И Бен тоже, как я отметил, излучал комфорт и довольство. На нем были чистая рубашка в широкую полоску и галстук в тон. Свободная коричневая летняя куртка, брюки тоже коричневые, но посветлее, и белые, на вид новехонькие парусиновые туфли. Обтянутый рубашкой живот самодовольно выдавался вперед повыше кожаного ремня. Короткие волосы приглажены, щеки свежевыбриты. А на лице странное выражение какой-то спокойной отчужденности. Глаза прикрыты, короткая верхняя губа как-то брезгливо втянута. Он тоже не смотрел на меня. Он уже успел съесть несколько сандвичей.
— Наверно, так, — ответил я на его вопрос.
— Я тебе дам салфетку, — сказала Хартли. — У тебя все руки липкие. — Она достала из ящика бумажную салфетку и протянула мне.
— Зимовать будете здесь? — спросил Бен. Разговор о Титусе они, видно, считали законченным. Я не осуждал их. К чему им открываться мне в своих чувствах? Им нужно оправиться от этой утраты по-своему. Они довольны, что тема эта была нами затронута и теперь ее можно оставить. Возможно, для этого меня и пригласили.
— Да, я здесь живу постоянно.
— Я думал, может, поедете во Францию, либо на Мадейру, либо куда там еще богачи на зиму ездят.
— Нет, не собираюсь. К тому же я не богач.
— А тут зимой дьявольски холодно.
— Ты погляди, погляди, как он сидит! — сказала Хартли, указывая на Чаффи. Тот теперь сидел, аккуратно подобрав под себя передние лапы, а задние вытянув во всю длину. Он поднял голову, очень довольный собой.
— Смешная ты собака, а? — сказал Бен, и Чаффи вильнул хвостом в знак согласия.
— Собаку не думаешь завести? — спросила Хартли.
— Нет, едва ли.
— Кошатник? — спросил Бен.
— Как вы сказали?
— Кошатник?
— А-а,
— Морока с этим карантином, — сказал Бен. — Шесть месяцев, это надо же.
— С карантином?
— Ну да, мы уезжаем в Австралию. Хватит с нас английских зим. Мы, когда взяли Чаффи, не знали, что это так долго, а теперь уж тебя не бросишь, верно, псина?

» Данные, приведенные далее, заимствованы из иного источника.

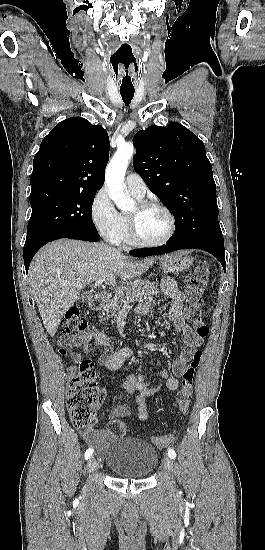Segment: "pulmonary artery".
<instances>
[{"mask_svg":"<svg viewBox=\"0 0 265 550\" xmlns=\"http://www.w3.org/2000/svg\"><path fill=\"white\" fill-rule=\"evenodd\" d=\"M128 191L138 197L143 198L145 196L147 187L144 180L136 173H130L125 180Z\"/></svg>","mask_w":265,"mask_h":550,"instance_id":"1","label":"pulmonary artery"}]
</instances>
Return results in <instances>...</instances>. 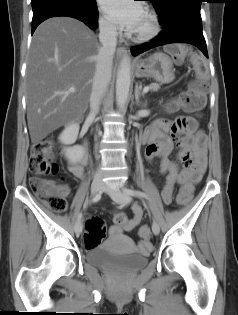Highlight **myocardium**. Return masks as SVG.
Instances as JSON below:
<instances>
[{"mask_svg":"<svg viewBox=\"0 0 238 315\" xmlns=\"http://www.w3.org/2000/svg\"><path fill=\"white\" fill-rule=\"evenodd\" d=\"M145 14L149 19L148 28L141 33H133L132 39L137 42H146L153 39L159 32L158 18L152 11H146Z\"/></svg>","mask_w":238,"mask_h":315,"instance_id":"myocardium-1","label":"myocardium"}]
</instances>
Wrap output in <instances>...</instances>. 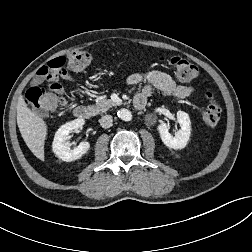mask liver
<instances>
[{"instance_id": "6515ba94", "label": "liver", "mask_w": 252, "mask_h": 252, "mask_svg": "<svg viewBox=\"0 0 252 252\" xmlns=\"http://www.w3.org/2000/svg\"><path fill=\"white\" fill-rule=\"evenodd\" d=\"M17 125L30 151L44 161L47 125L35 111L28 108L23 96H20L17 103Z\"/></svg>"}]
</instances>
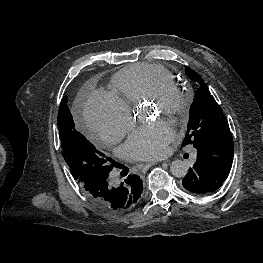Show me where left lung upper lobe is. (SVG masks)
<instances>
[{
  "instance_id": "obj_1",
  "label": "left lung upper lobe",
  "mask_w": 263,
  "mask_h": 263,
  "mask_svg": "<svg viewBox=\"0 0 263 263\" xmlns=\"http://www.w3.org/2000/svg\"><path fill=\"white\" fill-rule=\"evenodd\" d=\"M186 74L196 82L198 89L190 108V120L182 147L193 144L197 148L220 133H230V128L204 80L189 67H186Z\"/></svg>"
}]
</instances>
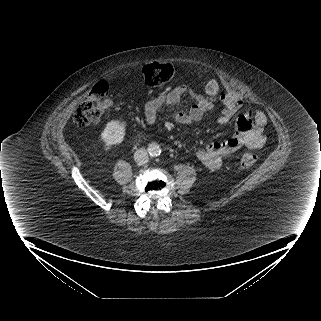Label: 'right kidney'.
Wrapping results in <instances>:
<instances>
[{"label": "right kidney", "instance_id": "right-kidney-1", "mask_svg": "<svg viewBox=\"0 0 321 321\" xmlns=\"http://www.w3.org/2000/svg\"><path fill=\"white\" fill-rule=\"evenodd\" d=\"M126 124L120 121H110L106 124L104 130L101 132L100 138L104 143L106 149L111 146L119 144L123 141L125 136Z\"/></svg>", "mask_w": 321, "mask_h": 321}]
</instances>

— В Австралию? То есть как, насовсем?
— Да.
Я посмотрел на Хартли. Ответом мне были взгляд широко раскрытых лиловых глаз и едва заметная улыбка. Потом она встала и понесла чайник на кухню.
— В Австралию?
— Ну да, ума не приложу, почему все туда не уезжают. Климат прекрасный, еда дешевле, жилье дешевле. Черт, стать бы опять молодым, я бы нашел чем там заняться.
— Пенсию Бен может получать и в Австралии, — сказала Хартли, возвращаясь с чайником.

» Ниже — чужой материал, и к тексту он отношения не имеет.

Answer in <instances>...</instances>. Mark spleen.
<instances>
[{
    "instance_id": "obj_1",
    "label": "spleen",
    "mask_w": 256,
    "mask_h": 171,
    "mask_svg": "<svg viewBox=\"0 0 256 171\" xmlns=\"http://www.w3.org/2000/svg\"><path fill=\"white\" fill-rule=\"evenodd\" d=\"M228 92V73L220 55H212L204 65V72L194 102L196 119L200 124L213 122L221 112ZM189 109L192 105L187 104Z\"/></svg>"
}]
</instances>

— Вы там бывали? — спросил Бен.
— Да, несколько раз. Страна замечательная.
— Сиднейский порт, сиднейский оперный театр, дешевое вино, кенгуру, медведи коала и все прочее, просто не дождусь.
— И когда же вы уезжаете? — спросил я, глядя на Хартли, наливавшую Бену чай.
— О, еще не скоро, недель через пять-шесть. Еще много всяких дел, и сестру хочу повидать. Думаем-то мы об этом давно, но теперь, когда малого нет, это проще.
— Но… вы, значит, все время это обсуждали? — Я постарался поймать взгляд Хартли. — Ведь отъезд в Австралию требует длительной подготовки, я и не знал, что у вас такие планы. Как же ты мне не сказала? — Это я спросил лично у Хартли.
— А мне самой не верилось, — отвечала она со слабой улыбкой. — Казалось, это сон.
— Поверишь, когда увидишь оперный театр, — сказал Бен. — Как он улыбается, словно огромная раковина на синей воде.
Если они уезжают через пять-шесть недель, этот план не мог возникнуть после того, как я в последний раз виделся с Хартли. Почему она мне не сказала? Как она могла мне не сказать? Потом я подумал, может, она и правда не верила, что это сбудется. Ну, а если она склонялась к мысли сбежать со мной, так и подавно не сказала бы. Я не сводил с нее глаз, но она после той слабой улыбки уже не смотрела в мою сторону.
Она обратилась к Бену:
— Ты как думаешь, Чаффи нас узнает после такого долгого карантина?
— Конечно, узнает. Ведь узнаешь, Чаффи, а?
— Выпей еще чаю, — сказала Хартли. — Может, съешь лепешку или торта?
Я что-то проглотил и протянул ей чашку. Съел я тот скомканный сандвич, который так и не засунул в карман. Я был совершенно сбит с толку, растерян, как человек в чужой стране, ставший жертвой непостижимого розыгрыша. Я ничего не понимал.
— Вы, я вижу, тоже куда-то собрались, — сказал Бен, кивнув на мой чемодан.